Gold price is widely followed in financial markets around the world.
Furthermore, Gold was the basis of economic capitalism for hundreds of years until the repeal of the Gold standard, which led to the expansion of a fiat currency system in which paper money doesn’t have an implied backing with any physical form of monetization.
Finally, AU is the code for Gold on the Periodic table of elements, and the price above is Gold quoted in US Dollars, which is the common yardstick for measuring the value of Gold across the world.
Key reports/ factors that move GOLD market
- Any world events
Financial crises and elections create financial uncertainty and in turn, impact demand for and the price of gold.
- Non-Farm Payroll
1st Friday of month by Bureau of Labor Statistics; indicates how many jobs U.S. economy has added /lost in last month, key driver of Fed policy and indicator of economic growth.
- Quarterly Gross Domestic Product Estimates
Monetary value of all finished goods and services produced within a country; broadly measures overall economic activity.
- CPI (Consumer Price Index)
Mid-month by BLS; measures inflation or cost-of-living changes, tracking the average price of a basket of goods and services. Is a key driver of Fed policy.

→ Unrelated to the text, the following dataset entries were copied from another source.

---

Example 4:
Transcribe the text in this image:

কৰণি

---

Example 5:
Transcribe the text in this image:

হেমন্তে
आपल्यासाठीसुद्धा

- FOMC (Federal Open Markets Committee)
Meets 8 times a year to set U.S. monetary policy and key interest rate changes; gold markets rise with rate cuts and vice versa.
- U.S. Dollar Index
Measures the value of U.S. dollar relative to a basket of currencies for the U.S.’s most significant trading partners.
- Central Bank monetary policy announcements
Affect size/growth rate of a nation’s money supply, and in turn, interest rates; can include key interest rate changes, buying/selling government bonds, reserve requirements changes.
- PPI (Producer Price Index)
2nd or 3rd week of the month by BLS; a weighted index of prices measured at the wholesale, or producer level; shows trends within the wholesale markets, manufacturing industries & commodities markets.